Il sogno iniziò a scricchiolare già a metà tragitto, quando ci trovammo bloccati nel bel mezzo della strada. Alla nostra destra un muro di neve, alla sinistra una corsia innevata e, poco oltre il guardrail, il vuoto. L’automobile verde pistacchio, stracarica di attrezzatura, vestiti, copricapi improbabili, gente festante e qualche vecchio cd, non riusciva più ad avanzare. Noi, indecisi sul da farsi, restavamo altrettanto fermi, poco dopo una curva della strada provinciale che porta all’altipiano. Ci trovavamo nella fascia in cui la pioggia inizia a cambiare stato e si trasforma in neve. Una neve pesante e bagnata ci colpiva con veemenza e noi stavamo perdendo la carovana.
L’unico modo per continuare la nostra peregrinazione era quello di fissare un paio di catene alle ruote. Montare le catene di un’auto non è particolarmente agevole, a maggior ragione se ti metti a farlo per la prima volta sotto una fitta nevicata. Fradici di neve, venivamo salutati a intervalli regolari da tsunami di neve, altrettanto bagnata, provocati dagli automobilisti impazienti nel superarci. Lentamente e con poca fiducia del lavoro fatto, ci rimettemmo in moto. Di lì fino alla base di partenza della nostra escursione il paesaggio si fece via via più bianco ed ovattato. Scesi dal nostro furgoncino verde però, realizzammo subito che quella che ci sembrava un’avvolgente atmosfera natalizia, altro non era che un campo di battaglia, dominato da raffiche di vento e temperature aguzze.
Dovevamo sbrigarci se volevamo godere almeno un po’ di questa neve tanto agognata. Il resto della carovana, stava ormai già rientrando alle loro automobili e le strade sembravano popolate per la maggior parte da spericolati amanti del controsterzo in curva.
Il percorso lo conoscevo ormai a memoria, sebbene fosse passato oltre un anno dall’ultima volta. Le continue curve, utili per ammorbidire la costante pendenza che ti porta a oltre duemila metri sopra la città, si inoltra in un boschetto a bordopista della storica località sciistica. Il bosco va via via facendosi più rado mentre noi persistiamo nella nostra salita. L’umore è alto, scherziamo l’un l’altro mentre seguiamo le tracce lasciate da chi è passato prima di noi. Alcuni con le ciaspole, altri con gli scii. Solo il vento che ci ha accolti in fondovalle non sembra volerci abbandonare.

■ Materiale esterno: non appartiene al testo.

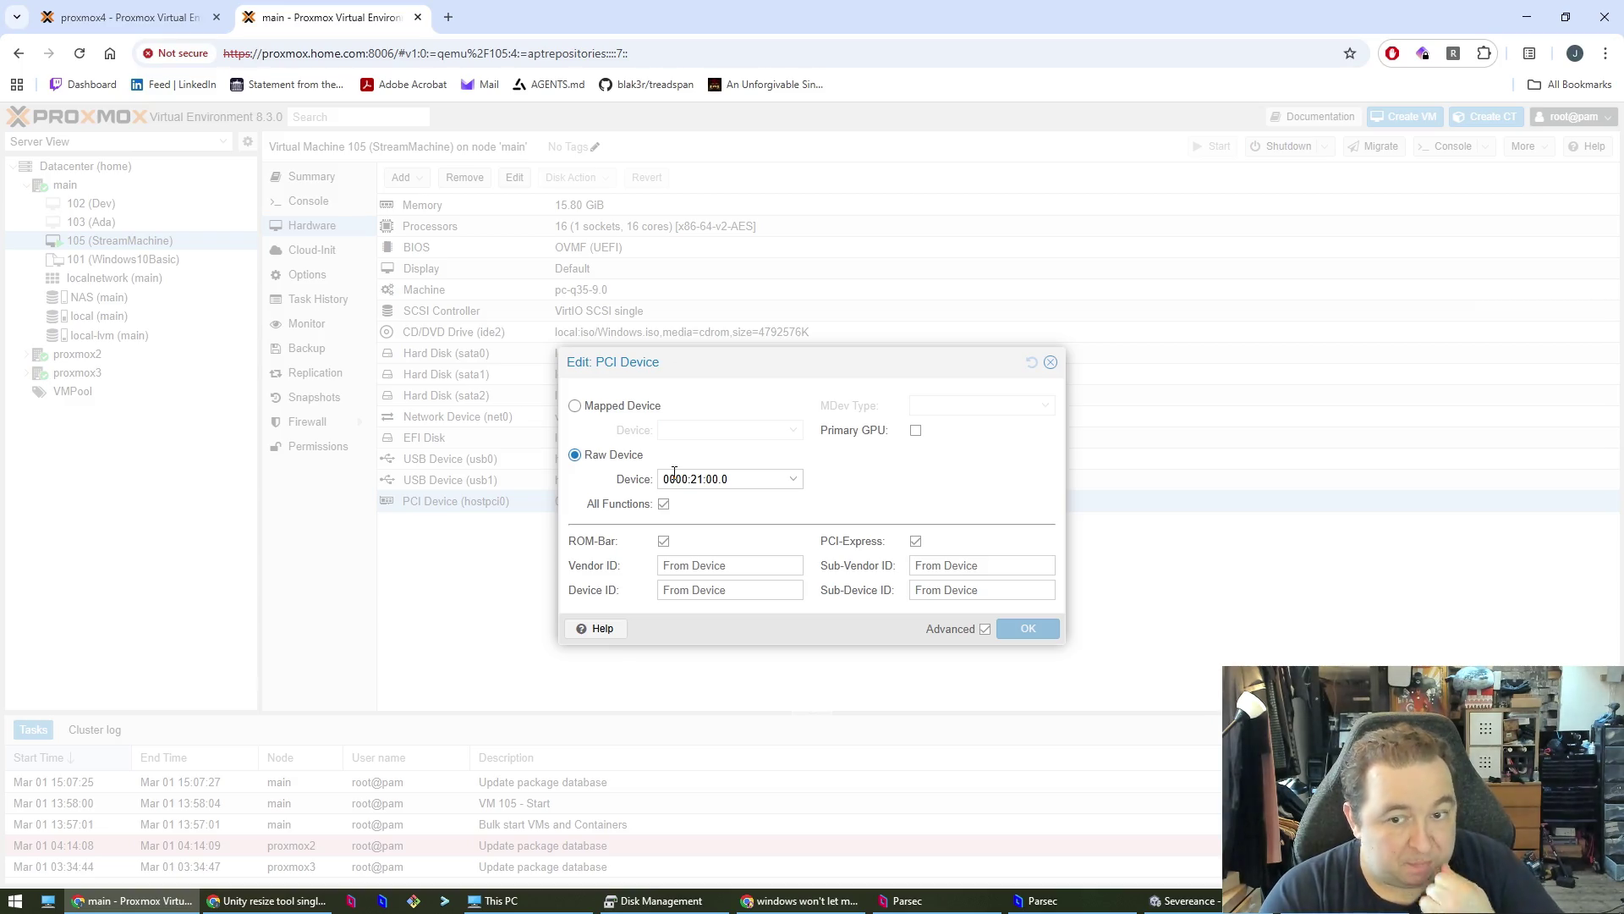
pyautogui.click(1051, 364)
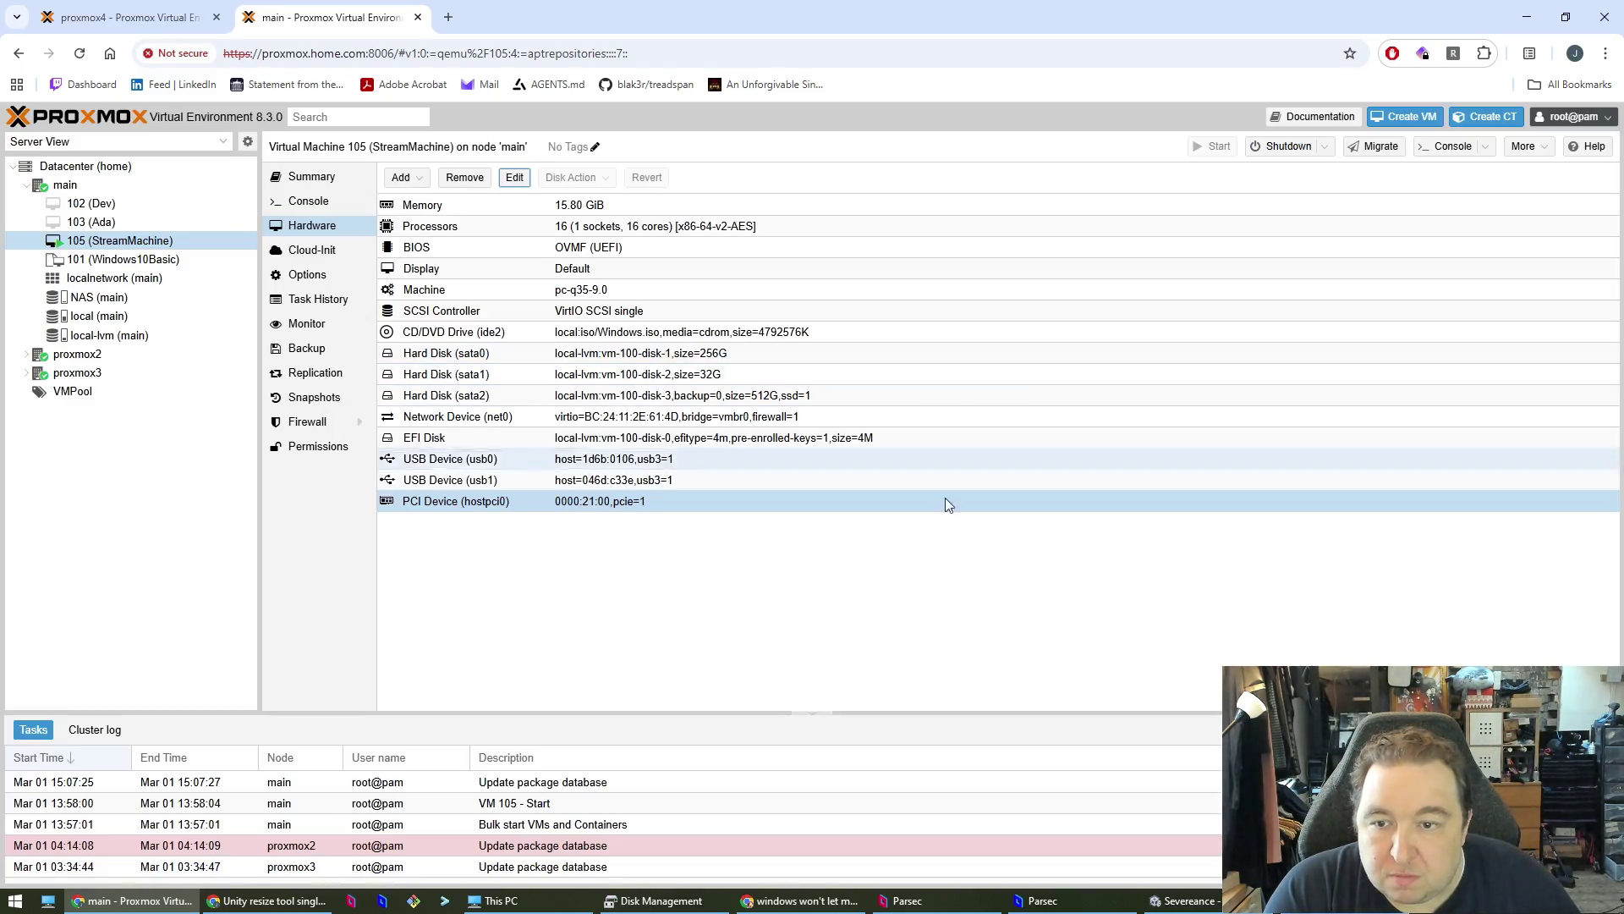
pyautogui.click(114, 17)
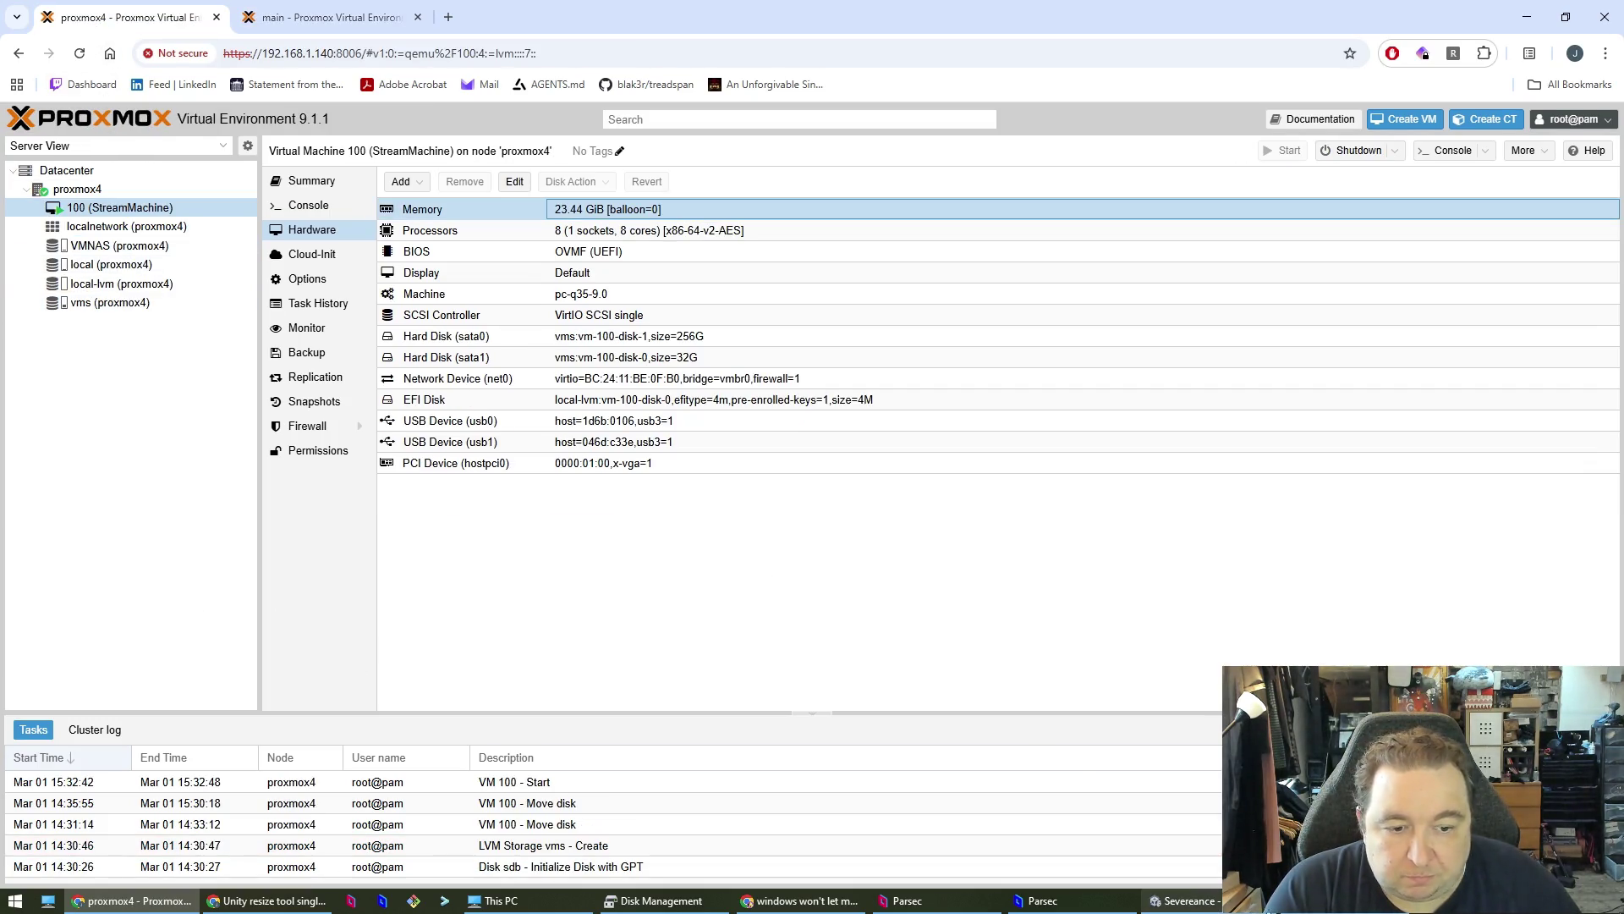
# - Close the GPU properties and Device Manager, shut down StreamMachine, and return to Proxmox
pyautogui.click(904, 901)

Mentre saliamo, sulla destra intravediamo nella burrasca i piloni degli impianti di risalita dismessi. Se non fosse per la pandemia che ha colpito indiscriminatamente terre e paesi lontani, sarebbero in piena funzione, e così i registratori di cassa di tutto l’indotto. Quest anno, gli unici visitatori saremo noi, attori senza nome di una sconclusionata armata Brancaleone in cerca di un po’ di inverno. A ben vedere, però, non siamo soli. Oltre a qualche altro avventuriero solitario, che desiste saggiamente dal raggiungere la vetta, il vento ci ricorda violentemente la sua presenza. La faccia ormai intorpidita e i rivoli di sudore che iniziano a freddarsi sulla schiena ci fanno accelerare il passo. Ormai la cima è così vicina, che conviene restare sulla traccia e scendere solo una volta raggiunto l’ampio pianoro di vetta.
Gli ultimi passi ci portano finalmente al culmine, ma ci accorgiamo subito che non vogliamo restarci a lungo. Il soffiare incessante del vento continua a prendere forza e il freddo inizia a penetrare le giunture. Di colpo, tutto diventa faticoso e ogni movimento sembra rallentato da una resistenza esterna. Tra il bere quel po’ di tè caldo che ci eravamo portati e prendere l’unica decisione disponibile, quella di scendere il prima possibile, sembra passare un’eternità. Ci impieghiamo più del dovuto e non riusciamo nemmeno ad organizzarci tutti in tempo. Cosicché mi ritrovo, un’altra volta, in fondo alla carovana. Questo giro, una carovana di pellegrini maledetti. Marinai di quota in cerca di rifugio, ma che trovarono tempesta.